Tuesday, March 06, 2007

Software Reliability

Software has become a important and critical element of our lives in the information age. Any device, gadget, service we use today is dependent on the reliability of software. We do see major and minor glitches because of software failures. Even though software has become quintessential, its reliability has not. In a recent glitch which could have been catastrophic, the US Air Force would have faced one of the most serious accidents primarily due to software failure.
Interesting read and a awakening call.

"The new US stealth fighter, the F-22 Raptor, was deployed for the first time to Asia earlier this month. On Feb. 11, twelve Raptors flying from Hawaii to Japan were forced to turn back when a software glitch crashed all of the F-22s' on-board computers as they crossed the international date line. The delay in arrival in Japan was previously reported, with rumors of problems with the software. CNN television, however, this morning reported that every fighter completely lost all navigation and communications when they crossed the international date line. They reportedly had to turn around and follow their tankers by visual contact back to Hawaii. According to the CNN story, if they had not been with their tankers, or the weather had been bad, this would have been serious.

http://www.dailytech.com/Lockheeds+F22+Raptor+Gets+Zapped+by+International+Date+Line/article6225.html

Sunday, February 18, 2007

Hyper-Connectivity

John Reese's blog on Hyper-Connectivity has a lot of thought provoking implications for the networking industry. Here were are in the world of 3G, WiFi et al, and yet don't have an ability to be continuously connected. Instead we have continual connections to the network.  4G has a lot of promises in store but how do we have a standardized ubiquitous network that provides access to people irrespective of their geographical location. The Internet is a great equalizer but for countries with poor communications infrastructure are at a big disadvantage. What is needed today is apart from <$100 laptops is a cost effective access to the network. The current dependence of the Internet in spite of its changing traffic patterns over the years  has cemented Sun's motto of "The Network is the Computer".   I wish one day I will be able to stack all my information on the network in a secure and dependable fashion, thereby reducing the burden on millions of people upgrading their Operating Systems and hardware.

Quantum Computer

Quantum Computing

A company in Canada(www.dwavesys.com) has demonstrated a successful quantum computer.
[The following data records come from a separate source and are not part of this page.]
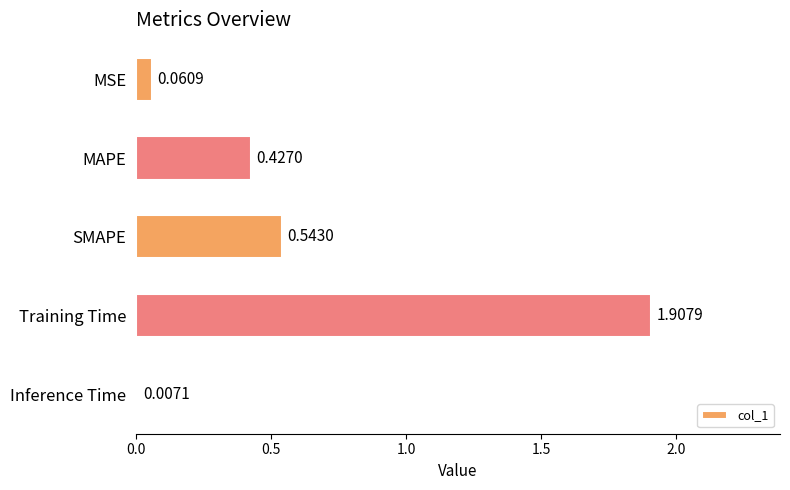

Where is the data nearest to the value 0?

Inference Time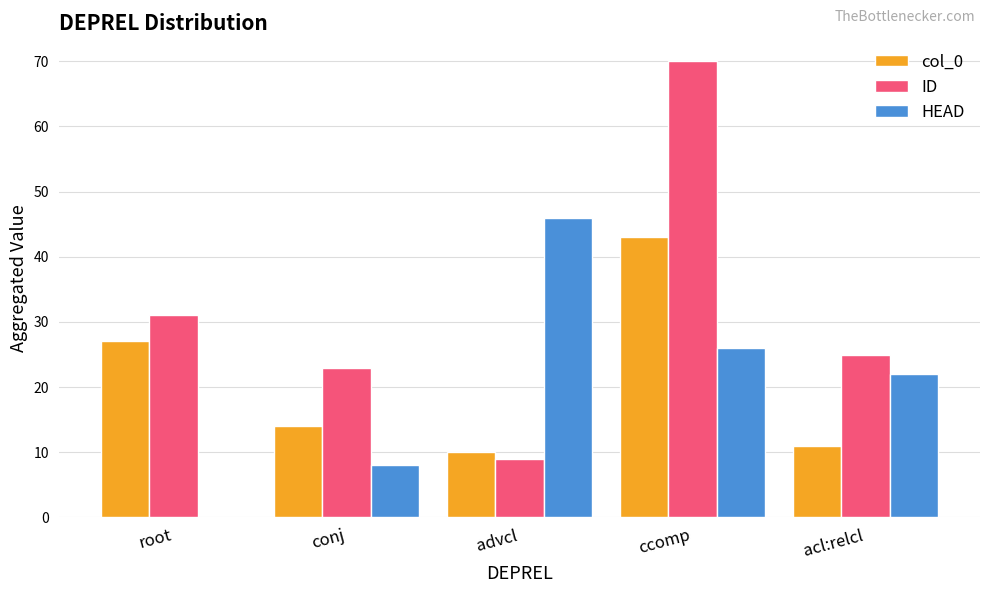

What is the approximate value of HEAD at advcl, to the nearest 10?

50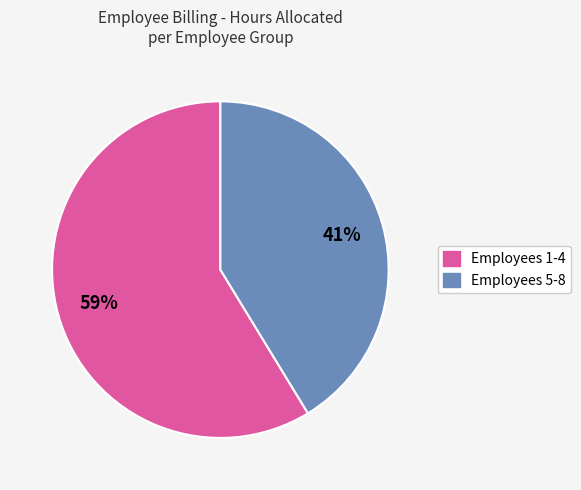

Does any single category account for the majority?

Yes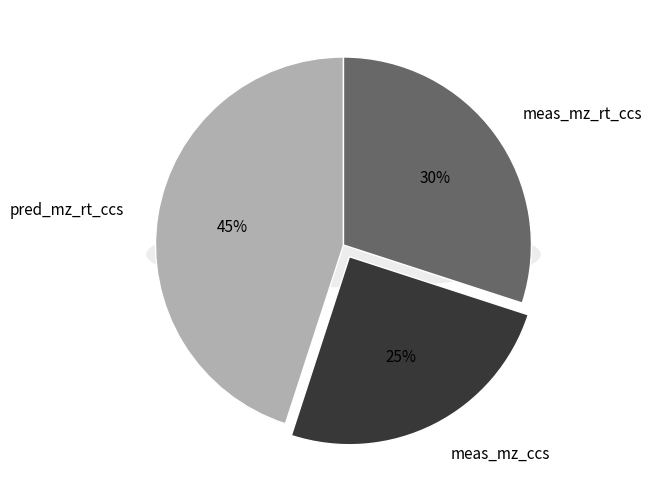

Approximately how many times larger is the value at meas_mz_ccs compared to pred_mz_rt_ccs?

0.6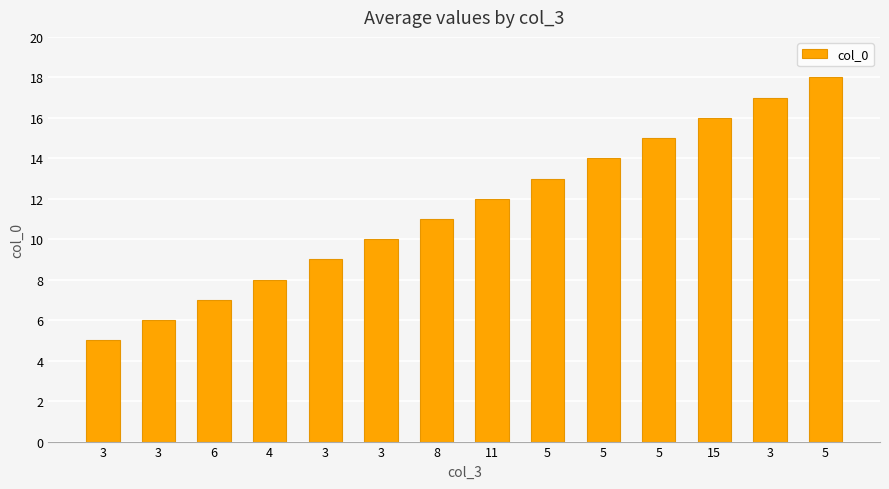

Approximately how many times larger is the value at 5 compared to 3?

1.6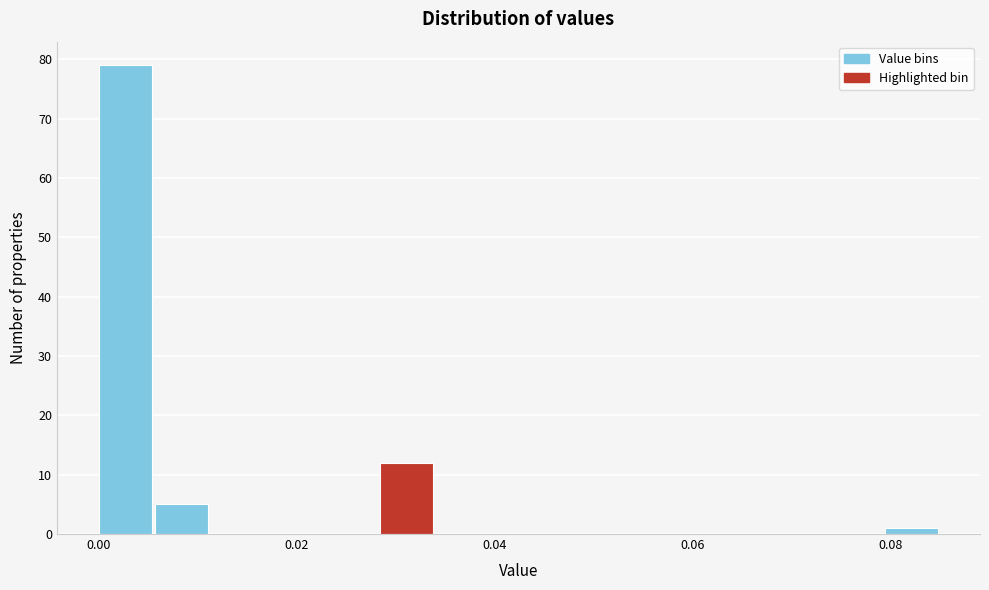

Read against the x-axis, roughly where is the centre of the tallest bar?

0.002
Alan Turing's Universal Turing Machine has been disproved by the latest advancement of computers in the last two decades. Now with the demonstration by D-Wave Systems, the possibilities are endless for applications of QCs in which computation is based on states called qubits, which is a unique quantum state. The biggest challenge has been quantum hardware which has been a emerging field. D-Wave Systems seems to have broken the ice and have pioneered the first successful quantum computer. The prediction that quantum computers will emerge as the superior computational devices at the very least, and perhaps one day make today's modern computer obsolete is practically true now.

Quantum computation has its origins in highly specialized fields of theoretical physics, but its future undoubtedly lies in the profound effect it will have on the lives of all mankind.

I wonder if the renowned computer manufacturers like HP, IBM etc are working on these and what effects will it have on software(Is Google doing something here?).


Thursday, February 15, 2007

System performance

The process of measuring system performance is hard. In communication networks, its fairly complicated to perform traffic analysis and profiling. In one of our intense performance measurement exercise we developed tons of counters for various measurements. After much thought a lot of them were too much data for analysis. That's when I found the following quote from Albert Einstein pretty apt!

Not everything that is counted counts, and not everything that counts can be counted.